Third, there are highly salient economic concerns, especially the cost of living, that are frequently framed as technical or managerial problems. They are treated as questions of competence: who can manage inflation, who can reduce grocery prices, who can administer energy subsidies more efficiently. In this framing, the issue is not inherently political.
But it could be.
Each option suggests a different solution: attempt persuasion on issues opponents own; raise the salience of issues where people prefer progressive solutions; or politicize issues currently framed as technocratic. Progressives must offer credible alternatives on issues the right “owns,” but the greater strategic opportunity lies in raising salience and politicizing central economic concerns.
Reclaiming the economy: It’s not the weather
The right has shown that raising salience is possible with the proper communications “infrastructure” – such as owned digital channels, trained spokespeople, and rapid-response press. Such infrastructure requires sustained investment, narrative discipline, and a willingness to tolerate conflict on advantageous terms that drive attention. It means thinking beyond policy announcements toward long-term agenda setting.
My organization, the Global Fund for a New Economy, invests in groups that give voice to people and topics that are often left out of economic debates. As a regranter and capacity builder, we support “communication hubs” around the world and in Europe, like Laintersección in Spain, Das Momentum in Germany, Huba Fundacja in Poland, and NEON in the UK. These hubs book advocates, activists, and issue experts into the media to change narratives. But comparatively, these groups and interventions are underfunded.
To drive attention, we must build communications infrastructure to compete at the scale of the millions of euros flowing into the continent from right-wing donors. This is not just about money. It’s also about talent development from programs like the Global Messaging Programme, amplification networks like Project Bullhorn in the US, and organizations working together to create a sense of “surround sound” – a consistent drumbeat that demands attention.
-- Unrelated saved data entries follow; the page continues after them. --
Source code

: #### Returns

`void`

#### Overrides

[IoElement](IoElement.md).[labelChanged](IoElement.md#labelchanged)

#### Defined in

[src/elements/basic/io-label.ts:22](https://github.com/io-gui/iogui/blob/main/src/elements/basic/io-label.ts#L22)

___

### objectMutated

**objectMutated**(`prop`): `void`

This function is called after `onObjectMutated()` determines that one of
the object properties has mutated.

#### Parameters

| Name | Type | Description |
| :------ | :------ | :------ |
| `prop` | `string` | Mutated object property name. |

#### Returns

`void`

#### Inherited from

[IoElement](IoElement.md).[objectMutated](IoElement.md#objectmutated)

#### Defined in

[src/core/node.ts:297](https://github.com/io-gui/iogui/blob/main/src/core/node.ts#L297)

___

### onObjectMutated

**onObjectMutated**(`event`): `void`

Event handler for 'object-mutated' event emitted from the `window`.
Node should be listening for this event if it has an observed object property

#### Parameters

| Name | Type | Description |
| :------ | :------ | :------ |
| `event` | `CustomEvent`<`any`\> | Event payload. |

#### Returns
Strategic investments are not only in communications infrastructure but also in organizing and campaigning – anything capable of driving sustained public debate and raising the salience of economic issues.
In addition, we must politicize economic issues. The ups and downs of the global economy are often implied to be like the weather – shaped by forces outside of human control. Take the cost of living as an example. If framed as a problem of complex forces colliding like storm clouds or temporary mismanagement, the debate remains technocratic. If framed as a question of power – who is pulling the levers that set rents, who benefits from energy price spikes, whose profits rise while wages stagnate – it becomes political.
Not only does this framing shift mindsets and understanding, it begs for different solutions. Instead of tinkering with grocery prices, it demands systemic changes from our political leaders and those who own so many of our systems.
What this means for European progressives
These are not quick fixes. Outside of major crises, changing what voters see as decisive can be slow and resource-intensive. But competing on terrain defined by the right is unlikely to produce different outcomes.
Persuasion alone is insufficient. Agenda setting must be treated as political work in its own right. That means long-term investment in communications infrastructure, leaders willing to frame economic conflict clearly, and linking everyday hardship to questions of power and fairness.
The right has demonstrated that attention can be engineered. Progressives can work to rebalance the debate. The goal is not to manufacture outrage, but to ensure that when the public thinks about what matters most – rent, wages, bills, security – they find a clear account of who benefits, who pays, and who has the power to change it.